*Task instructions*
Look below for the line containing "53: (750, 76)" and the line containing "68: (763, 136)"; repeat exactly those two lines and all lines between them, and nothing else.

*Entries shown*
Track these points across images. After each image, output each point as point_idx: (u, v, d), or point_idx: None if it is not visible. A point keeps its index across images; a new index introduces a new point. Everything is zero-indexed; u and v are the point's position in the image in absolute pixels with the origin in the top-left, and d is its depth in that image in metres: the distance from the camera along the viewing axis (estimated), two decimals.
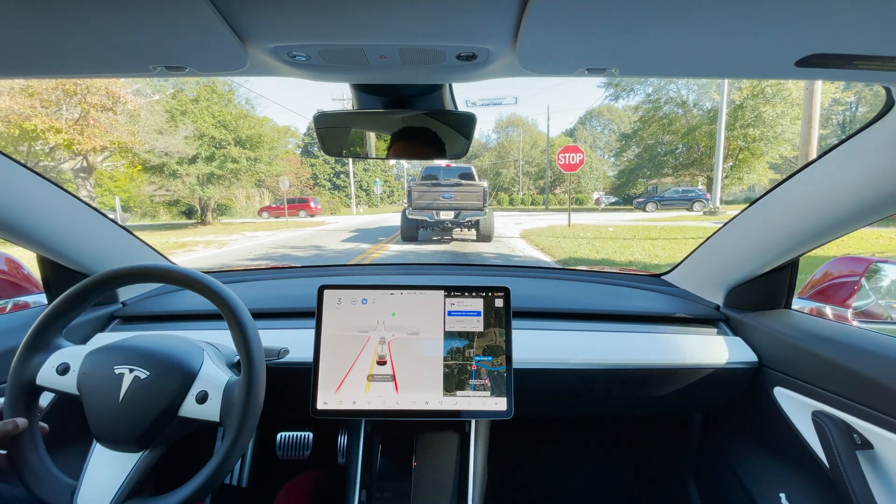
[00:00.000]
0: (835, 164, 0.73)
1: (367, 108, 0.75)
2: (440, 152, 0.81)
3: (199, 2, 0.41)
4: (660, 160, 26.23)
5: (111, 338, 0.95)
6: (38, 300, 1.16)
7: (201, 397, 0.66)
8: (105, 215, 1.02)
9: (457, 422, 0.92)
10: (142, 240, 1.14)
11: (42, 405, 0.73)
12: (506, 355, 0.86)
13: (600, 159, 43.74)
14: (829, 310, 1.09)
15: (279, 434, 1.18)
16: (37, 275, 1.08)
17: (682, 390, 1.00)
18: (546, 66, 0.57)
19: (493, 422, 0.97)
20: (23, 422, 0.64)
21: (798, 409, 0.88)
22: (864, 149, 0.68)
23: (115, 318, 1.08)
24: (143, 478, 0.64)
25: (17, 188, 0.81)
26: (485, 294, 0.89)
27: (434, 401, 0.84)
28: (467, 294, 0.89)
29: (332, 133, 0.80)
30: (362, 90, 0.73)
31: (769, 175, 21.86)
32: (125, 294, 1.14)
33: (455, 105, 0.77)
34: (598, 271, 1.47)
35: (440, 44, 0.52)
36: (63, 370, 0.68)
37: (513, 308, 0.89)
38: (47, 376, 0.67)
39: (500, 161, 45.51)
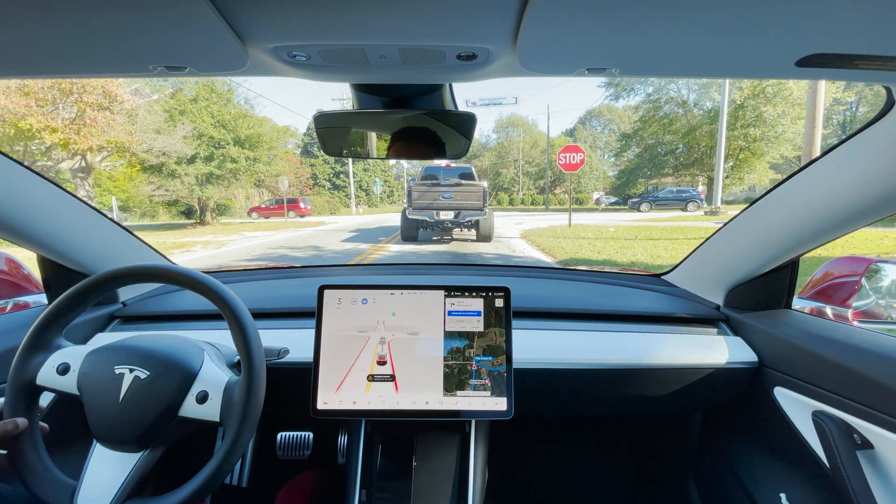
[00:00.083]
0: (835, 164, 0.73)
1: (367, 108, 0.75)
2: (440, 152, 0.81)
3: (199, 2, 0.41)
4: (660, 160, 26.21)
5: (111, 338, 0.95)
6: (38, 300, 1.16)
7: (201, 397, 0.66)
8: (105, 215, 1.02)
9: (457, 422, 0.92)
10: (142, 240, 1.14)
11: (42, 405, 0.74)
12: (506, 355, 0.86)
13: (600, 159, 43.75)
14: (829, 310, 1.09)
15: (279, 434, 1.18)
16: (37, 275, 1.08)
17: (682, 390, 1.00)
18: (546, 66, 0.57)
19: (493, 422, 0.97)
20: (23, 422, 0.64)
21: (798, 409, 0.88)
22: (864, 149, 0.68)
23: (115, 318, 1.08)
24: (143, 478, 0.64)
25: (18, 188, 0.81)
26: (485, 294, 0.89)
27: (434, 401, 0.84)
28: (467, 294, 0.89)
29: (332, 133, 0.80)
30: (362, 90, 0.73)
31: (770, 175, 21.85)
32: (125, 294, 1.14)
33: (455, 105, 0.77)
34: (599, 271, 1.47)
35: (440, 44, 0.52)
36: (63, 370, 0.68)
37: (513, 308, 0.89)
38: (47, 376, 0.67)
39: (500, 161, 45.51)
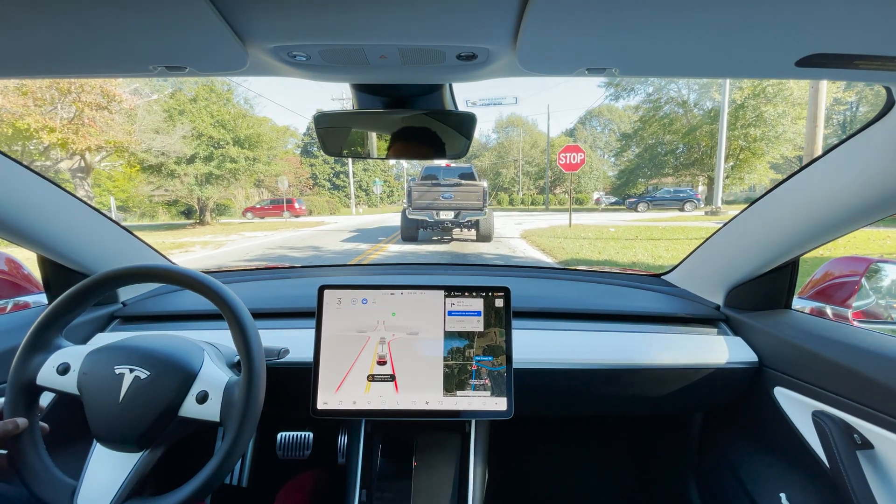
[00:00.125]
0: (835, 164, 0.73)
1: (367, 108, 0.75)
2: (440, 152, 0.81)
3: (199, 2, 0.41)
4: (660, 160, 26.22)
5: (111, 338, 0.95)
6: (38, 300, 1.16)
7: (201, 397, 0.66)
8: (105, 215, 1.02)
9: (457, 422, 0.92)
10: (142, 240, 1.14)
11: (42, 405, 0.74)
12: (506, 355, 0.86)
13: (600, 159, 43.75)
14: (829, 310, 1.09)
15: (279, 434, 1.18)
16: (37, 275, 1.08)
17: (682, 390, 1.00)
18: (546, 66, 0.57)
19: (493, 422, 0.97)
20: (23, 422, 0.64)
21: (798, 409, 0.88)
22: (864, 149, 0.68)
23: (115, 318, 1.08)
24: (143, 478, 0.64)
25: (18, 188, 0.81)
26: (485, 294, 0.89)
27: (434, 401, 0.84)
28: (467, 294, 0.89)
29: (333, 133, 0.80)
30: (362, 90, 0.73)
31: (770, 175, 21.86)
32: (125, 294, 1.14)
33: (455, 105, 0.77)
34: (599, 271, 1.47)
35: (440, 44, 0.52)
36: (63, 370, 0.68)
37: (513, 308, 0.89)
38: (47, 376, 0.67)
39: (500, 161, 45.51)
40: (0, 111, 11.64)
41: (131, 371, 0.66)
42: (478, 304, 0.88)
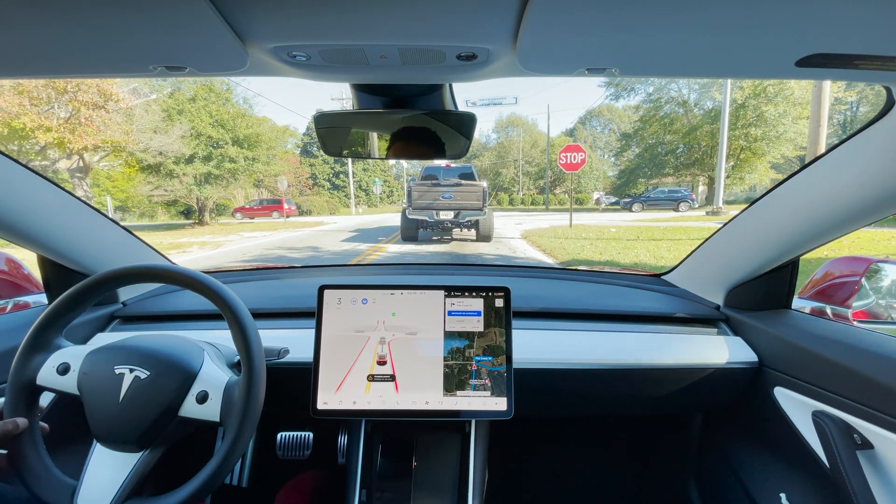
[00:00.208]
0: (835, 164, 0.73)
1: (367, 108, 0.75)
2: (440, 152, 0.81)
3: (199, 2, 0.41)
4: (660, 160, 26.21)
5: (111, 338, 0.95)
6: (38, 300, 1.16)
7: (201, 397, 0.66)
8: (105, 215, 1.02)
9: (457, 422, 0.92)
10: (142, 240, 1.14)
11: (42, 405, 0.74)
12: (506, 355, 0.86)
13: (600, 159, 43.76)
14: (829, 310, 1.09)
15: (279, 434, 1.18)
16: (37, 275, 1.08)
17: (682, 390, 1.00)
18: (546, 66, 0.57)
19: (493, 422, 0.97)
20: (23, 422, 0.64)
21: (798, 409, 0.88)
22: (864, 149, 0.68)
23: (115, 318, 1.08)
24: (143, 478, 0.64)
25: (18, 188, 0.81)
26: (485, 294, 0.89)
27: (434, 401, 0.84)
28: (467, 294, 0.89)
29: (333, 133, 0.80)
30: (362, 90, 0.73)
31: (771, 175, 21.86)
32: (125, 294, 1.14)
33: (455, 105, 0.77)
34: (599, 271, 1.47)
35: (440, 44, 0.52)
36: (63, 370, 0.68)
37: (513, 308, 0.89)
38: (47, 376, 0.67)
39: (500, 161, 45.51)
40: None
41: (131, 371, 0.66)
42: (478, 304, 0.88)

---

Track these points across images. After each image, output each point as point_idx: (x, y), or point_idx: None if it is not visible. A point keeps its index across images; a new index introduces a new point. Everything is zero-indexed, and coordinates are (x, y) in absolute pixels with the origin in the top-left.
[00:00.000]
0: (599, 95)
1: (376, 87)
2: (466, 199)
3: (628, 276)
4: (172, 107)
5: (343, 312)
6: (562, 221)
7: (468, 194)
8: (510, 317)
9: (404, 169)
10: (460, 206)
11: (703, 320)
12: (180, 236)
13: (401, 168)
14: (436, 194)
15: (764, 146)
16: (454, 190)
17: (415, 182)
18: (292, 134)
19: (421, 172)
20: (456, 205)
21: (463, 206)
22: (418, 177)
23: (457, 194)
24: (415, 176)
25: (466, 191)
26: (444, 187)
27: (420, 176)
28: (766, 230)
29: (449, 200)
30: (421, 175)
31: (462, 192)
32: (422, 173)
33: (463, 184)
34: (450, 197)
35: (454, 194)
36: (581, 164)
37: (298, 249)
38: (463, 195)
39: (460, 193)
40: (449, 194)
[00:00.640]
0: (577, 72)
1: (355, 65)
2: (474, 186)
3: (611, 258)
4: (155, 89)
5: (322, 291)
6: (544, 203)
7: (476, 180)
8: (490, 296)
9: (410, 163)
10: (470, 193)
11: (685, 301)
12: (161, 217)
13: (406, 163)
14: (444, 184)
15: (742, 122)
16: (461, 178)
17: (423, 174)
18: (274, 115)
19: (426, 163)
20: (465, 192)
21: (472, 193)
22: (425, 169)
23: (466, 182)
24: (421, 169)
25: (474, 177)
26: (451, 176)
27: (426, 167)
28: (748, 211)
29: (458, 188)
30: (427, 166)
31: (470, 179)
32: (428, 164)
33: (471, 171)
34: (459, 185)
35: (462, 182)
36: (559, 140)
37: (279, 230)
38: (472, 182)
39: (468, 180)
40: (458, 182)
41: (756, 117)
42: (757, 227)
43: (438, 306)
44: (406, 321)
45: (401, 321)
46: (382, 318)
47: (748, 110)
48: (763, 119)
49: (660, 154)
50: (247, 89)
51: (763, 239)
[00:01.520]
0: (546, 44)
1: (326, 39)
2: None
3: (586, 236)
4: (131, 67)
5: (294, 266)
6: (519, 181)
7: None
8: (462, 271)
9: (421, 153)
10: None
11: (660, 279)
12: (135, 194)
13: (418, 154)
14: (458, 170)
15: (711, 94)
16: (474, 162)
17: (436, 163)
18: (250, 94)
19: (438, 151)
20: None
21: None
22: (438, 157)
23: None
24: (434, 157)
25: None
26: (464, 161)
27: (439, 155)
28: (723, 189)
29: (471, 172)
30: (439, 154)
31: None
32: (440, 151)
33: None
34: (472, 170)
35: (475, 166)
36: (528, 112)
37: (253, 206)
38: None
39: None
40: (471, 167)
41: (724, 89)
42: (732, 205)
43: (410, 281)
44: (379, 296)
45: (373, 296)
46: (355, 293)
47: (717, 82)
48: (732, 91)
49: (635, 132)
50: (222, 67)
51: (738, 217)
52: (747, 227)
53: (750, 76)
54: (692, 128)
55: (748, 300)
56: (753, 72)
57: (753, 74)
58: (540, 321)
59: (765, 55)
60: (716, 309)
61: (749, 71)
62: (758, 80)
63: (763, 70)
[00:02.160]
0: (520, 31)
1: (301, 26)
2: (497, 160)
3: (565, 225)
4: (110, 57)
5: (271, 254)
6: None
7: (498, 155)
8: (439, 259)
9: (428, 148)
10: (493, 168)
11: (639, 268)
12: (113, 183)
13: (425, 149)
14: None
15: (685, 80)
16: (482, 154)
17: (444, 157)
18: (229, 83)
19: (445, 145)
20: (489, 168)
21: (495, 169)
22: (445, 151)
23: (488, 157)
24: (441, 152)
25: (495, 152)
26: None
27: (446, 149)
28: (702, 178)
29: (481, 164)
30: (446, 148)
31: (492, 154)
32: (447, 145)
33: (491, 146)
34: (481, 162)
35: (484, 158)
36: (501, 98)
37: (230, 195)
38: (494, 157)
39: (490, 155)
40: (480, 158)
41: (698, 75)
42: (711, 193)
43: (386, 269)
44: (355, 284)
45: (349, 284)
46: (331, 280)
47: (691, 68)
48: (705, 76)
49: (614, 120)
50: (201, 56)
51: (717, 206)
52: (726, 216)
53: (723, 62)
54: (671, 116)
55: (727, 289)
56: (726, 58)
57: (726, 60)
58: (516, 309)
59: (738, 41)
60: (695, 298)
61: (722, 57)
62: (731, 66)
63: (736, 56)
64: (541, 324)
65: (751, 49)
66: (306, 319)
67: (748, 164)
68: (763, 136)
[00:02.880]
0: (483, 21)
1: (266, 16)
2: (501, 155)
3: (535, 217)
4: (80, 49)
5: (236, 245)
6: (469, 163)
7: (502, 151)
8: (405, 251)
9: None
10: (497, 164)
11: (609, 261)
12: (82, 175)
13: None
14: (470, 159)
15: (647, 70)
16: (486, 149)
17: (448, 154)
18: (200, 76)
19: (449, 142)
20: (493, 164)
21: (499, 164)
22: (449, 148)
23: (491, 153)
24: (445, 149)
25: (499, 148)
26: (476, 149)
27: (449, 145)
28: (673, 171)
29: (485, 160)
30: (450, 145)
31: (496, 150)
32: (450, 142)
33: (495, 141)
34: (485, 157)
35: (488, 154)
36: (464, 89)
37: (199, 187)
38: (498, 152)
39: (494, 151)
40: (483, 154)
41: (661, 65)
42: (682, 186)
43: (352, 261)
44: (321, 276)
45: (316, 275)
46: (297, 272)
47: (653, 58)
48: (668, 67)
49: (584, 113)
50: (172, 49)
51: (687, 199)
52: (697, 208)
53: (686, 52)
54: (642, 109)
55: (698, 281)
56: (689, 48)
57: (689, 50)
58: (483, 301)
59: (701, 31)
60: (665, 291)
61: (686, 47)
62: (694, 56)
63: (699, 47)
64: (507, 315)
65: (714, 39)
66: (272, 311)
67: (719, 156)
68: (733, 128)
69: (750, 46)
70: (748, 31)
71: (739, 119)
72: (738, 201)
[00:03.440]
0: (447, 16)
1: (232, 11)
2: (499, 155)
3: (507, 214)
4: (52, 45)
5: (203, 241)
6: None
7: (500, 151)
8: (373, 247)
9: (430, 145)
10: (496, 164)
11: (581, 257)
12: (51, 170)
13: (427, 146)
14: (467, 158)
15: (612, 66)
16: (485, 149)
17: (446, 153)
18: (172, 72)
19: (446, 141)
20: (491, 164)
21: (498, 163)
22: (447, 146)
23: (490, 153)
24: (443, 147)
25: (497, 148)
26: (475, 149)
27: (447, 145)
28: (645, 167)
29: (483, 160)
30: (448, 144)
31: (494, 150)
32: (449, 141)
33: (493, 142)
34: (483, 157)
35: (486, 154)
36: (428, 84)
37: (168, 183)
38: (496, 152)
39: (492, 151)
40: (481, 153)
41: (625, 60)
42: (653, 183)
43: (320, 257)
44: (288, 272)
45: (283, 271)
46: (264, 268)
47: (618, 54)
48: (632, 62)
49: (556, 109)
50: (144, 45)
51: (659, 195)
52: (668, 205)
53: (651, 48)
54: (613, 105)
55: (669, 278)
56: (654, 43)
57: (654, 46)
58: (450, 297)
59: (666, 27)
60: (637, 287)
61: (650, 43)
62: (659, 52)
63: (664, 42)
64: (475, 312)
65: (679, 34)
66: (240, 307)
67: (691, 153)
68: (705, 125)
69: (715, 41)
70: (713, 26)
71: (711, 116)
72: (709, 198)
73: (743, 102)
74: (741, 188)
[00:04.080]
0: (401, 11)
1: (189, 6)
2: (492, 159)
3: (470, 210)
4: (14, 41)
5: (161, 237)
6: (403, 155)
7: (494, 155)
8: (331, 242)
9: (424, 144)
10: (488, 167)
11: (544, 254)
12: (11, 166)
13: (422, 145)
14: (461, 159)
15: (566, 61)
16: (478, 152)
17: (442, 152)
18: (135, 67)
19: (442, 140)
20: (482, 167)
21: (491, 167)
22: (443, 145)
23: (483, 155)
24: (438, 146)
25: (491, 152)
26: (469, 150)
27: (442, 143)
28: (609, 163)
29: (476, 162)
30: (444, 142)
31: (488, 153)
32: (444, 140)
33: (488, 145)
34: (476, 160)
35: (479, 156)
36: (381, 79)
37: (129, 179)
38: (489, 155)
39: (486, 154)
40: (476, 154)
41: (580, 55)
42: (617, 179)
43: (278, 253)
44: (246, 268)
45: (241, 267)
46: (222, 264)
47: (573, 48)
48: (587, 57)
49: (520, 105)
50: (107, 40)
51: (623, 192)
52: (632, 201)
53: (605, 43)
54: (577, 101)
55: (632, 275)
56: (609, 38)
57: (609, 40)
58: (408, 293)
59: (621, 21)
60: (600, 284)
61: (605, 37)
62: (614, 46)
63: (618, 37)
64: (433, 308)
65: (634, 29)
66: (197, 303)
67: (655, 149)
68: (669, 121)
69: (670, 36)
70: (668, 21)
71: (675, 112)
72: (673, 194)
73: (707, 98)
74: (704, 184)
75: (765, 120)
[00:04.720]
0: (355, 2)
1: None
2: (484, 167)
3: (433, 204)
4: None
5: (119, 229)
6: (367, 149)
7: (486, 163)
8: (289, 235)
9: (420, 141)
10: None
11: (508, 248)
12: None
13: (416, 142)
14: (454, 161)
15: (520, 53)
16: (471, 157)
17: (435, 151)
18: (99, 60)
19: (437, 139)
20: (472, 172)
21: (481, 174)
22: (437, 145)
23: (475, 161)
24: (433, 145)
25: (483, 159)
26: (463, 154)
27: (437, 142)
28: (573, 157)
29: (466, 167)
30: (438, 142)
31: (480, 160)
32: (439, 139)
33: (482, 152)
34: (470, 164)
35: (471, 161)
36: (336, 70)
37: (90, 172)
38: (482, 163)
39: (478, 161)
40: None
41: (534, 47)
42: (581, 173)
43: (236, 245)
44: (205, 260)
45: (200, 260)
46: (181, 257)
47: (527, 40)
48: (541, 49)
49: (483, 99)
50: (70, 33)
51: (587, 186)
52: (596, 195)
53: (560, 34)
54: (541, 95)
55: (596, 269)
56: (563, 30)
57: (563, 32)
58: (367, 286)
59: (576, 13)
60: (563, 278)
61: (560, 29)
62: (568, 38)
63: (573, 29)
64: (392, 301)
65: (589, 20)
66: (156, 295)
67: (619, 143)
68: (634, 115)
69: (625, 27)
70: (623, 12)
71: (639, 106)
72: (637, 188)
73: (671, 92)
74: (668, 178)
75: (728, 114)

==

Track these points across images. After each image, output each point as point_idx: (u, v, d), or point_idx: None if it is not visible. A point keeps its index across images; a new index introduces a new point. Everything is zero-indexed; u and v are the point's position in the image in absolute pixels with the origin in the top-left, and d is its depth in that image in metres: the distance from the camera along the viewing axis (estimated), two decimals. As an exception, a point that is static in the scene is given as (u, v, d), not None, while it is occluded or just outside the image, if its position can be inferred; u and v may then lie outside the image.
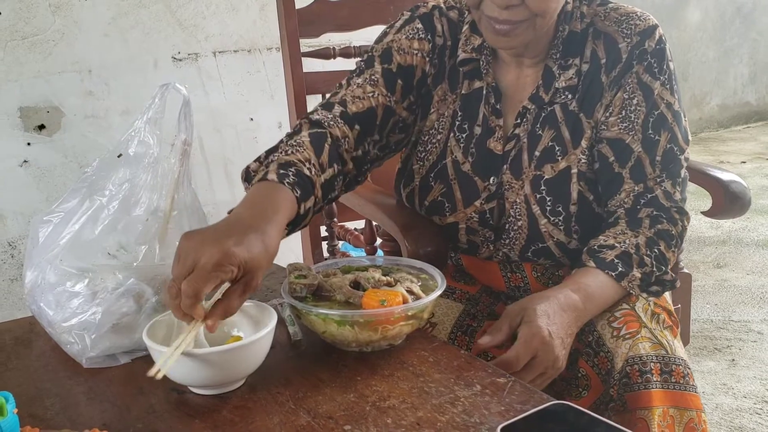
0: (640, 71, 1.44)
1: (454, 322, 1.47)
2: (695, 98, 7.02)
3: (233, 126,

*Finished exercise*
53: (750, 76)
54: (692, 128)
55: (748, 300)
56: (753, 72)
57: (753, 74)
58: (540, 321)
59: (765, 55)
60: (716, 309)
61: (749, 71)
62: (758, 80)
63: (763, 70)
[00:02.160]
0: (520, 31)
1: (301, 26)
2: (497, 160)
3: (565, 225)
4: (110, 57)
5: (271, 254)
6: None
7: (498, 155)
8: (439, 259)
9: (428, 148)
10: (493, 168)
11: (639, 268)
12: (113, 183)
13: (425, 149)
14: None
15: (685, 80)
16: (482, 154)
17: (444, 157)
18: (229, 83)
19: (445, 145)
20: (489, 168)
21: (495, 169)
22: (445, 151)
23: (488, 157)
24: (441, 152)
25: (495, 152)
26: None
27: (446, 149)
28: (702, 178)
29: (481, 164)
30: (446, 148)
31: (492, 154)
32: (447, 145)
33: (491, 146)
34: (481, 162)
35: (484, 158)
36: (501, 98)
37: (230, 195)
38: (494, 157)
39: (490, 155)
40: (480, 158)
41: (698, 75)
42: (711, 193)
43: (386, 269)
44: (355, 284)
45: (349, 284)
46: (331, 280)
47: (691, 68)
48: (705, 76)
49: (614, 120)
50: (201, 56)
51: (717, 206)
52: (726, 216)
53: (723, 62)
54: (671, 116)
55: (727, 289)
56: (726, 58)
57: (726, 60)
58: (516, 309)
59: (738, 41)
60: (695, 298)
61: (722, 57)
62: (731, 66)
63: (736, 56)
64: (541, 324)
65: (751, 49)
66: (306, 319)
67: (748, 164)
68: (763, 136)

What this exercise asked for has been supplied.